A bush of clove currant
Family: Grossulariaceae (earlier Rosaceae)
Synonyms: Ribes aureum var. villosum
Other names: Buffalo currant, yellow flowered currant, golden currant, Missouri currant.
Clove currant is native to Missouri area of the United States. It mostly occurs on limestone bluffs along the Current and White Rivers in southern Missouri. Its flowers emit a characteristic fragrance resembling that from cloves. Hence it is called clove currant.
A thornless deciduous arching shrub, 1.2 – 1.8 m high, dioecious; leaves 3-5 lobed, ovate to round, blue-green that turn dull yellow in fall.
Flowers yellow to orange, fragrant, borne in racemes, fragrant, emitting clove like smell.
Leaves of clove currant
Fruit a round berry, 8-10 mm wide, black at maturity.
This plant bears black fruits having a tart-sweet flavour. These are quite pleasant to eat. The fruits are borne in clusters; the skin is smooth, tough and very thick. The fruit ripens late; the period of ripening is unusually long.
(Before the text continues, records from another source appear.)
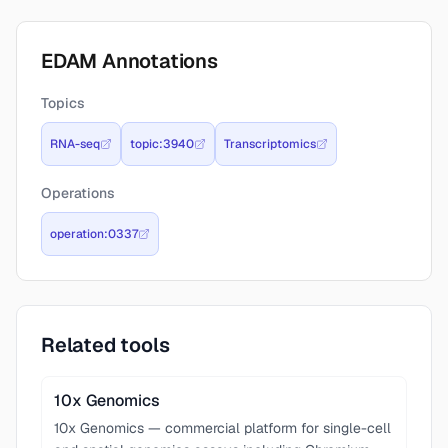
EDAM Annotations
Topics
RNA-seq
topic:3940
Transcriptomics
Operations
operation:0337
Related tools
10x Genomics
10x Genomics — commercial platform for single-cell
As the fruit is rich in pectin, so it makes very good jellies, preserves and pies.
This fruit can be planted in informal hedge or as a screen or as a background plant for native plant gardens.
Clove currant flowers
Clove currant is a fairly cold hardy plant and also easy to grow. It is a hardy plant and can withstand temperature upto – 25 C. New plants can be raised from seed, semi-hardwood cuttings and by simple layering. The plant does best in sunny locations but will also grow if there is partial shade. The best soil pH range for this fruit is 6.1 to 7.8.
Fruits of clove currant
Plants should be planted at a distance of 60-90 cm. The water needs are average; however, excessive irrigation might turn out to be injurious.
Clove currant is, however, susceptible to a few diseases. Under wet, humid conditions, anthracnose and leaf spot can be serious problems. It is also susceptible to blight, currant aphid, scale, and currant bud mite.
Varieties: Crandall, Crandleberry, Pruterberry and Pewterberry.